Résumé : Etudiant, Peter Parker acquiert d'étonnants pouvoirs après avoir été mordu par une araignée mutante : 6ème sens, agilité, vélocité, force de l'insecte ont afflué dans son corps à l'échelle humaine. Devenu Spider-man, le défenseur du bien masqué, notre héros va affronter son plus terrible et pourtant si proche ennemi : le Bouffon Vert...

Voir la critique du DVD de ce film !!!!!!!!
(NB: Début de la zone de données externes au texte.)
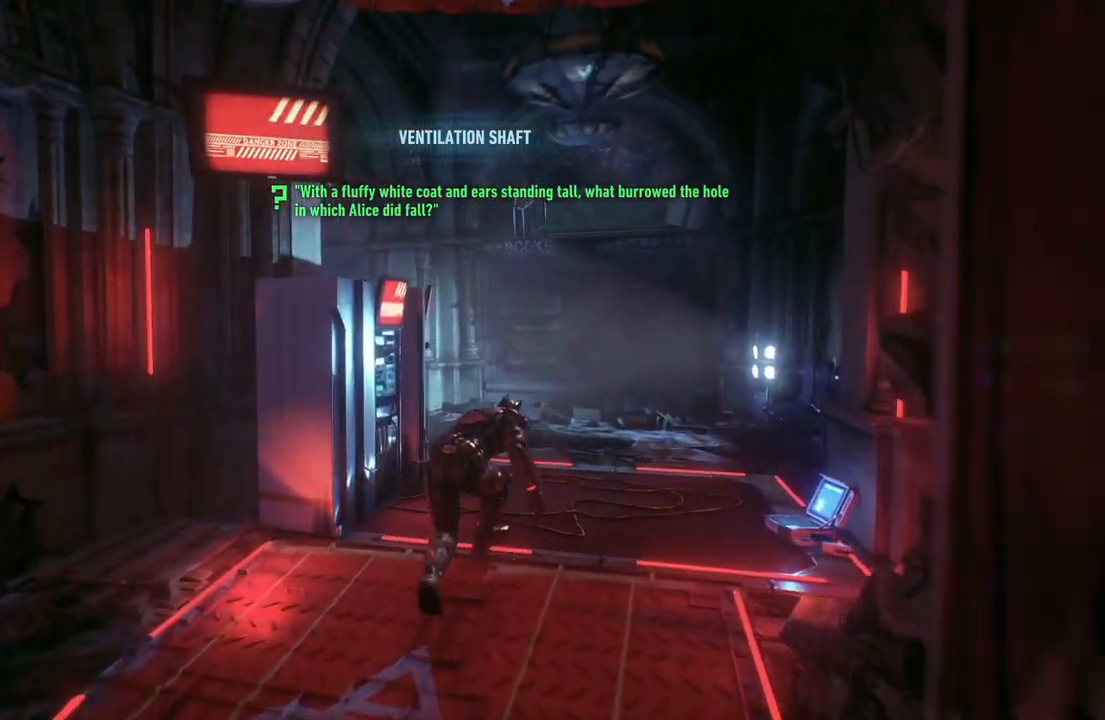
{"buttons": ["R2"], "left_stick": "up-right", "right_stick": "left", "events": []}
L'avis de Seb : Adapté un "comic" américain n'est jamais chose facile et pourtant l'entreprise à déjà été menée à bien par le passé... Je pense à un exemple proche de nous avec "X-Men" mais aussi les deux premiers "Batman" de Tim Burton...
Ici c'est Sam Raimi qui se met aux commandes pour nous narrer les aventures du jeune Peter Parker alias Spider-Man !

On commence en trombe avec un générique dont la musique est signée Danny Elfman qui avait signé pour les 2 premiers Batman aussi... Curieuse coïncidence, non ?
Ensuite on entre dans le vif du sujet avec la présentation des personnages et le statut du jeune Peter ne le prédestine pas vraiment à l'avenir de super héros ! Et c'est pourtant à la suite d'une visite dans un labo qu'il sera mordu par une araignée génétiquement modifiée... Morsure qui entraînera l'apparition de dons arachnéen chez notre jeune ami.
Pourtant si au début ses pouvoirs amusent le jeune garçon, il se rendra bien vite compte de la dure réalité qui le pousseront à se rendre responsable de ces choix... Plus clairement, ces dons vont le faire grandir même si le prix à payer est grand.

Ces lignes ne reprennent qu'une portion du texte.